Background information
- Also known as: Cica
- Born: Tatjana Đorđević March 3, 1985 (age 41) Belgrade, SR Serbia, SFR Yugoslavia
- Genres: Rock
- Occupation: Singer
- Years active: 2004–present
- Label: PGP RTS

= Tatjana Đorđević =

Tatjana Đorđević (Татјана Ђорђевић; born March 3, 1985, in Belgrade, Serbia, SFR Yugoslavia) is a Serbian singer.

==Career==
Surrounded with music throughout her childhood, Tatjana Djordjevic began singing while very young. At age 13, she won a competition called "Kids Are Singing Hits" singing "My Heart Will Go On" by Celine Dion.

In 2000, Tatjana won second prize in the competition "First Voice of Yugoslavia" with the song "Zajdi zajdi". With the same song she was second in 2001 at "First Voice of Serbia". In 2002, she participated in the popular kids' musical show "Bajone Express". She won the award Hit of the Week and soon Hit of October. She also won Hit of the Year against the other winners of monthly hits.
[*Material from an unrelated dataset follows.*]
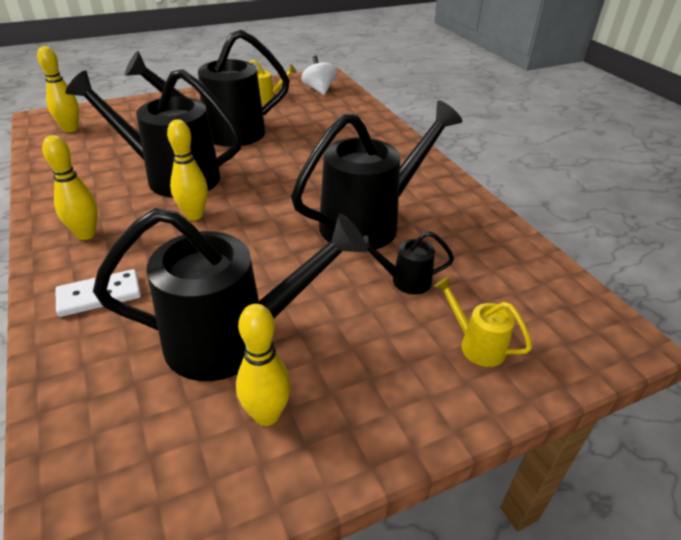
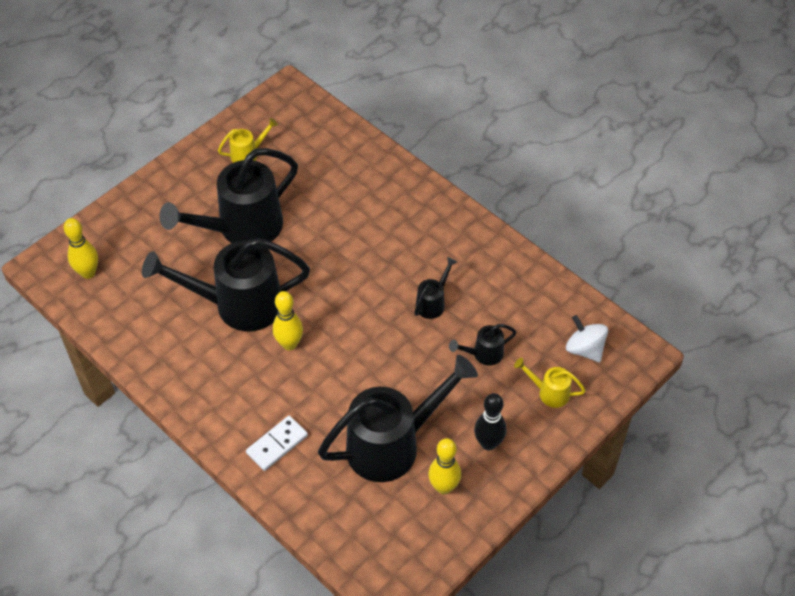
camera: 20 degrees left, 15 degrees up
yellow bowling pin [42,135,98,240] -> none
black watering can [291,101,462,249] -> black watering can [414,257,457,319], size x0.44
white spinning top [301,55,337,95] -> white spinning top moved to [566,315,608,362]
none -> black bowling pin [474,393,506,450]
In 2003, Tatjana formed her first band "Zabranjena zona" and competed at Rock Invasion of Belgrade's High Schools. Tatjana won first prize and best vocal performance, and the band came second. In the finals they played Tracy's Flaw by Skunk Anansie.

In 2003 and 2004, she entered "Idol" and made her way into the finals. After the show, she went on tour with the other finalists.

After the tour in 2005, Tatjana began working with Mirko and Snežana Vukomanović, who wrote her song "Ko je kriv". With that song Tatjana competed in "Beovizija" and Evrop(j)esma in Montenegro. (Beovizija 05), (Evrop(j)esma 05)

From 2006, she was the lead singer in the Belgrade rock band "Strip" (Strip). In 2006, she was first shown to the public as Strip's singer in the music video "Djuka". After that, Tatjana began work on her first solo album and Strip's second album called "Psihomehaničar", from which were released two singles: "Psihomehaničar" and "Štiklom u čelo”

In 2009, Tatjana "lent" her voice to the first Serbian animated movie called Technotise: Edit & I for the character of Sanja.

She sang at Exit festival in 2006 and 2008 with her band Strip, and at many other festivals.